Two years later, he captured what is arguably his greatest achievement – the Boston Marathon. In what is still one of the closest finishes in the race’s history, Duffy and fellow Canadian Edouard Fabre changed leads four times over the last mile before Duffy accelerated and broke the tape in 2:25:01, just 15 seconds ahead of Fabre.

Although he almost collapsed at the finish, Duffy was still in decent enough shape to make two requests that exemplify the fun-loving guy he was: a pint of beer and a cigarette.

Not long after his Boston win, Duffy traded his running shoes for army boots, enlisting in the Canadian Expeditionary Force and joining the 16th Battalion of the Canadian infantry.

In April 1915, Duffy and his comrades found themselves near Ypres, Belgium. As the Canadians stood in reserve, the Germans opened the valves on tanks of chlorine gas, sending a wave of poison across the battlefield where French troops were in the front line.

Not prepared for this new type of warfare, the French broke ranks and left a six-kilometre gap through which the Germans could advance. The Canadians were called up quickly to plug this hole and counter-attack in what was known as Kitcheners’ Wood.

Duffy was part of that group and they raced towards the German line, suffering horrible casualties as they did. Of the 305 men in the 16th that jumped from the trenches, 278 died. Still, they stopped the Germans in one of the most important battles of the First World War.

In the book, The Great War As I Saw It by Canon Frederick Scott, Duffy’s final moments were described. Scott was walking on the battlefield in the dark when he saw something moving in the darkness.

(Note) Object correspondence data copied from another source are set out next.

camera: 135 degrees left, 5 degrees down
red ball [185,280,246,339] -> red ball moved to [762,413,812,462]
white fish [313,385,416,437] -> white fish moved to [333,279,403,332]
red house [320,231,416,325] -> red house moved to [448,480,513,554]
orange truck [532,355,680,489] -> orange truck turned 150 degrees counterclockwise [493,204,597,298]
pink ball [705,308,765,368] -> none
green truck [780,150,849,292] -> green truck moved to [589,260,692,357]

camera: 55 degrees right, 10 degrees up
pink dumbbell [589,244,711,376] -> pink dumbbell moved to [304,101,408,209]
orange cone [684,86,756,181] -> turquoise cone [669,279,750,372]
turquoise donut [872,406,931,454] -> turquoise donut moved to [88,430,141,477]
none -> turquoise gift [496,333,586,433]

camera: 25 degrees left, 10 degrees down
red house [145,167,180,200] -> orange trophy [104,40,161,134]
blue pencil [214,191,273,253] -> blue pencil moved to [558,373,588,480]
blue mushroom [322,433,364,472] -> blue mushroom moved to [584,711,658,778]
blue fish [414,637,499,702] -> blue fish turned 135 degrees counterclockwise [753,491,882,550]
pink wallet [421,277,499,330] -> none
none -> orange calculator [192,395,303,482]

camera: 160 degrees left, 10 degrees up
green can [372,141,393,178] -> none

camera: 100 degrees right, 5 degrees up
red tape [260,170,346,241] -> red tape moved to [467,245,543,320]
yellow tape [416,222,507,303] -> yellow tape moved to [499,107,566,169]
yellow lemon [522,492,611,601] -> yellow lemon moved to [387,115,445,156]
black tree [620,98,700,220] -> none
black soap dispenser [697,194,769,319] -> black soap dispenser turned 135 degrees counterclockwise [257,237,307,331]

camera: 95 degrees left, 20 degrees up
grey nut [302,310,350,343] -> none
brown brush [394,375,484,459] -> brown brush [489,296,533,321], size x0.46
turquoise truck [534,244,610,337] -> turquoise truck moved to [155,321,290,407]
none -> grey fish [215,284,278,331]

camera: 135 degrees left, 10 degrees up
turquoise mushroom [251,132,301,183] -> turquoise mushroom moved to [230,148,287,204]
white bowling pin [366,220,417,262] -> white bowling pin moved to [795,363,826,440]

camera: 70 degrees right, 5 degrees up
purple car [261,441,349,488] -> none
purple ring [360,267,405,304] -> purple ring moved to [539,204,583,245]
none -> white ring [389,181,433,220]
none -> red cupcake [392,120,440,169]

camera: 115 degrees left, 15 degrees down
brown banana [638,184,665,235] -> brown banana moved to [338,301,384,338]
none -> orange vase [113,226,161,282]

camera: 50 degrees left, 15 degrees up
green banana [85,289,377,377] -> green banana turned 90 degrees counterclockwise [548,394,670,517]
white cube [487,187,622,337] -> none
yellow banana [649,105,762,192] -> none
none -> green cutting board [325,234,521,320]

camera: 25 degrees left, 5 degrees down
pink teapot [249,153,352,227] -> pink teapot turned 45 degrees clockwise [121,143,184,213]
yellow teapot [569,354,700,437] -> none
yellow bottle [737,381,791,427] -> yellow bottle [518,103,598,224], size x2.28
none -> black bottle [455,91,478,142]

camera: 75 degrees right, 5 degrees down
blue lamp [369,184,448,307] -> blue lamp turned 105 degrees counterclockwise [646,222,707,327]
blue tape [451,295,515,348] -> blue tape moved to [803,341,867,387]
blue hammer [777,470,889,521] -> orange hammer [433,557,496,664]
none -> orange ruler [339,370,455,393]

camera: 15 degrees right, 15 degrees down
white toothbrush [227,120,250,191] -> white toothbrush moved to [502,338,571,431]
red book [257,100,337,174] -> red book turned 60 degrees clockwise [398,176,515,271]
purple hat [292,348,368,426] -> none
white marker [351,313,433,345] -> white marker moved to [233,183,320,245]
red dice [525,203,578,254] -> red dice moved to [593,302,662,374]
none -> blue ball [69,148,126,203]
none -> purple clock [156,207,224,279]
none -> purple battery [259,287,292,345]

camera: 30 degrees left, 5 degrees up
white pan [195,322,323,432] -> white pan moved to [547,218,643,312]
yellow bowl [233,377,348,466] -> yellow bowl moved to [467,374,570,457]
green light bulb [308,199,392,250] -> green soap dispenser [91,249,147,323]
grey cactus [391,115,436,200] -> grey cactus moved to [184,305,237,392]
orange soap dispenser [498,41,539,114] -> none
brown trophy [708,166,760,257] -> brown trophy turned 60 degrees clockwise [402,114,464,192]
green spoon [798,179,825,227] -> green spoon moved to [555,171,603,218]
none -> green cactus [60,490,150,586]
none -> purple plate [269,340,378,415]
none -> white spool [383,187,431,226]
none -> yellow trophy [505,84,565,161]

“I called out, ‘Is anybody there?’ A voice replied: ‘Yes sir, there is a dying man here.’ I went over and there I found two stretcher-bearers beside a young fellow named Duffy, who was unconscious. He had been struck by a piece of shrapnel in the head and his brain was protruding.”

Duffy was carried off the battlefield but died in a field hospital on April 23. He was buried in the Vlamertinghe Military Cemetery just outside the centre of Ypres.

Just four days earlier back in Boston, Fabre crossed the finish line to win the Boston Marathon.